(Stored records)
= = = =
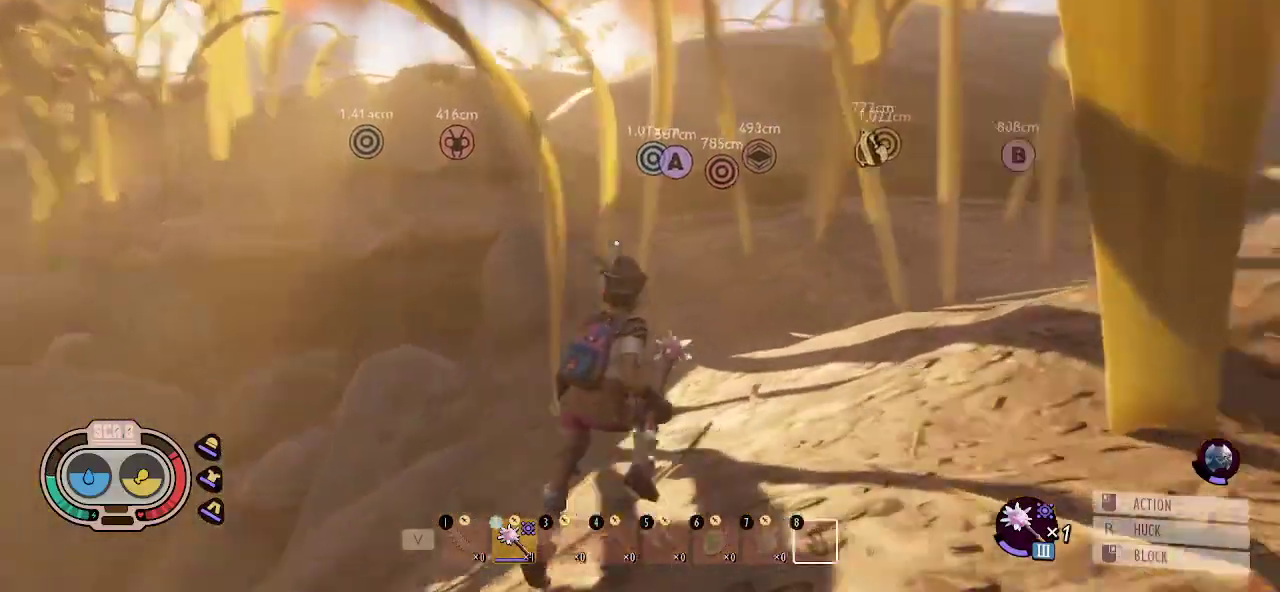
{"keys": ["shift", "w"], "mouse": [], "mouse_move": "right", "events": [[100, "d", "up"]]}
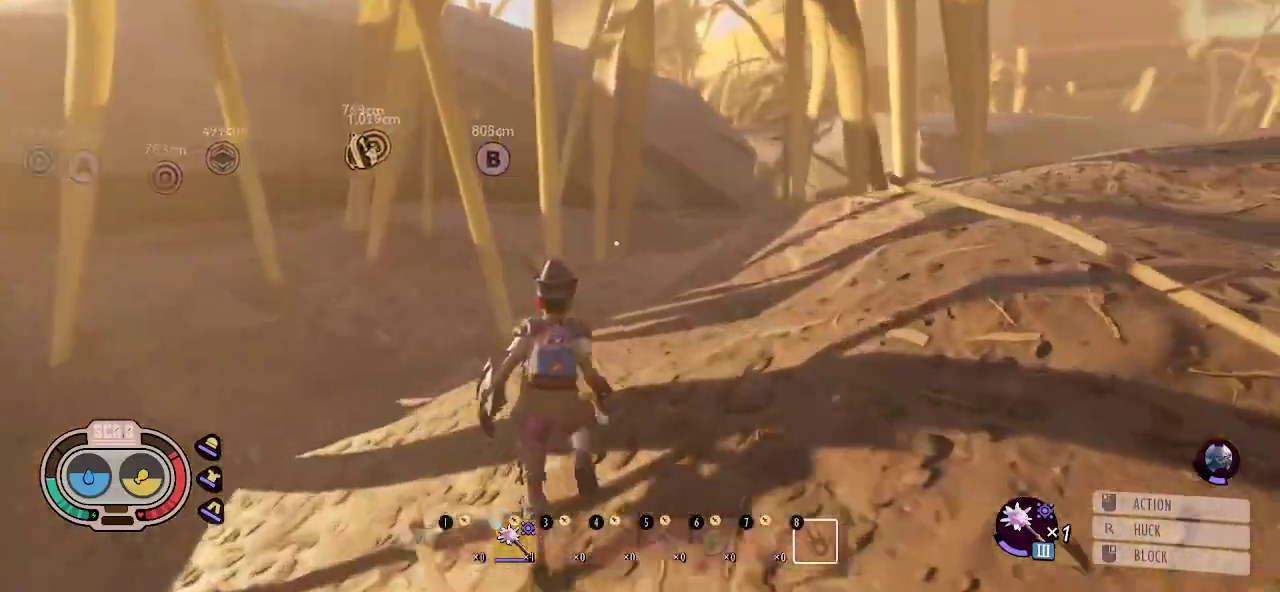
{"keys": ["d", "shift", "w"], "mouse": [], "mouse_move": "still", "events": [[483, "d", "down"]]}
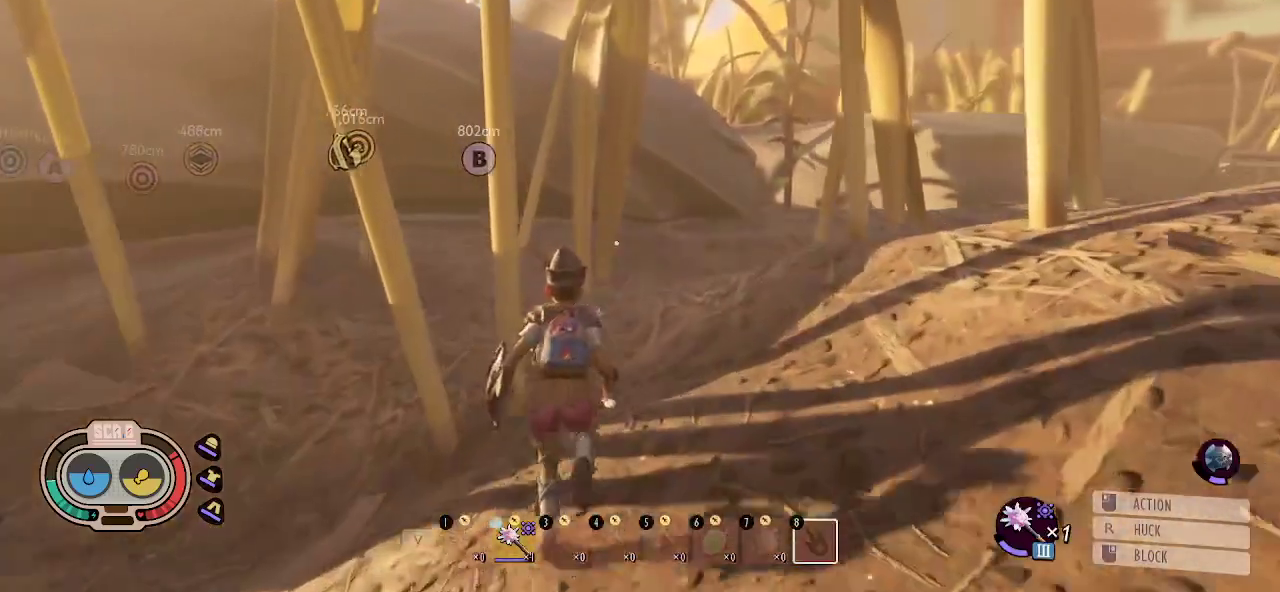
{"keys": ["d", "shift", "w"], "mouse": [], "mouse_move": "still", "events": []}
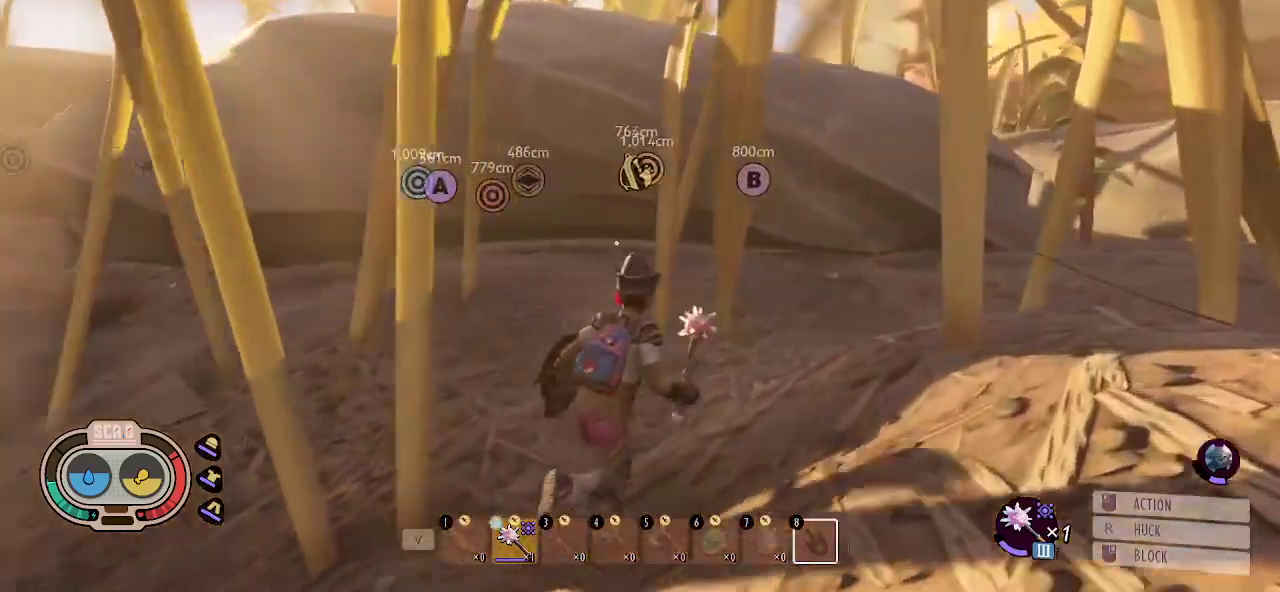
{"keys": ["d", "shift", "w"], "mouse": [], "mouse_move": "still", "events": []}
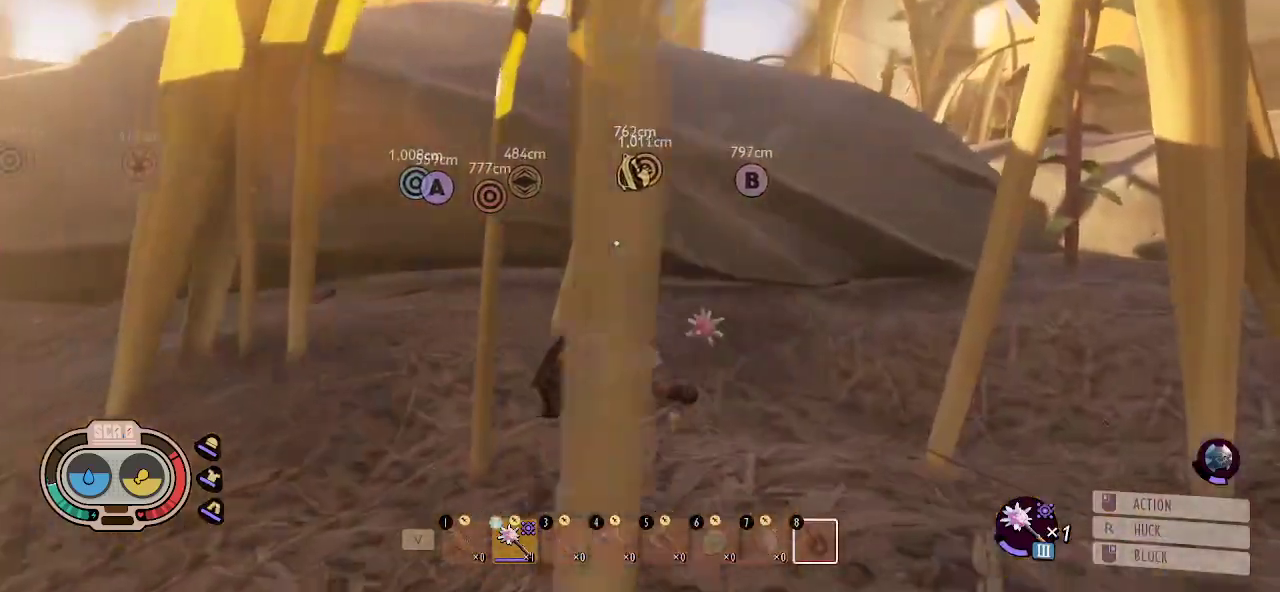
{"keys": ["shift", "w"], "mouse": [], "mouse_move": "still", "events": [[66, "d", "up"]]}
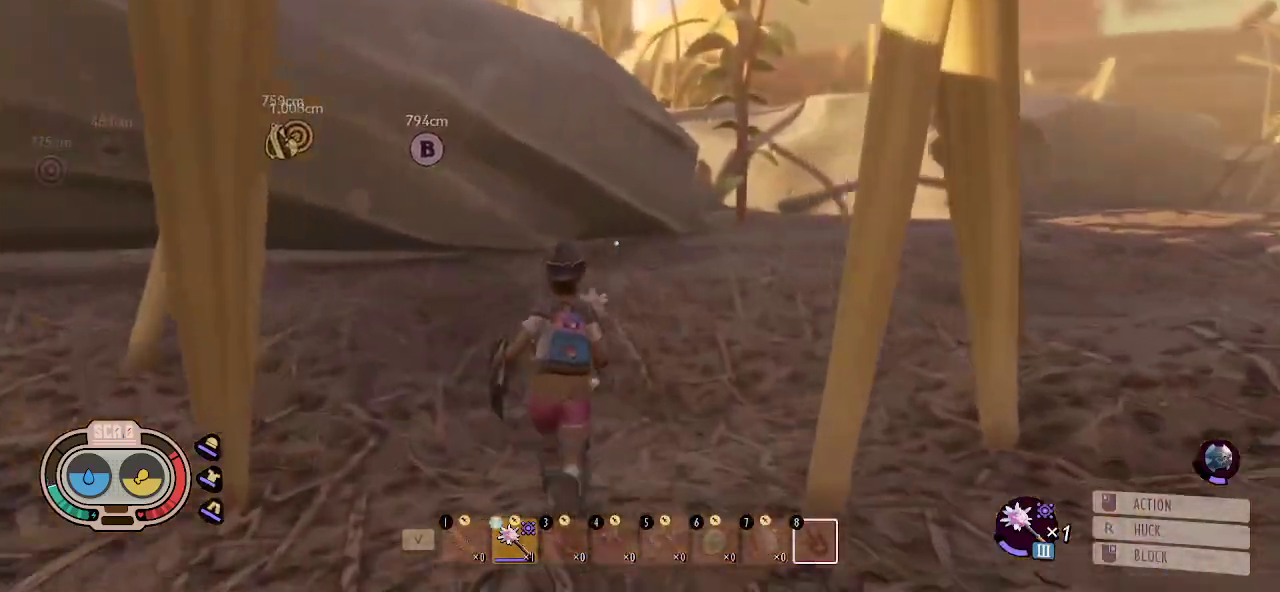
{"keys": ["shift", "w"], "mouse": [], "mouse_move": "right", "events": []}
= = = =
> WORK TO BE COMPLETED
Copy, from the lines above, each one that holds "right".

> RESPONSE AREA
{"keys": ["shift", "w"], "mouse": [], "mouse_move": "right", "events": [[100, "d", "up"]]}
{"keys": ["shift", "w"], "mouse": [], "mouse_move": "right", "events": []}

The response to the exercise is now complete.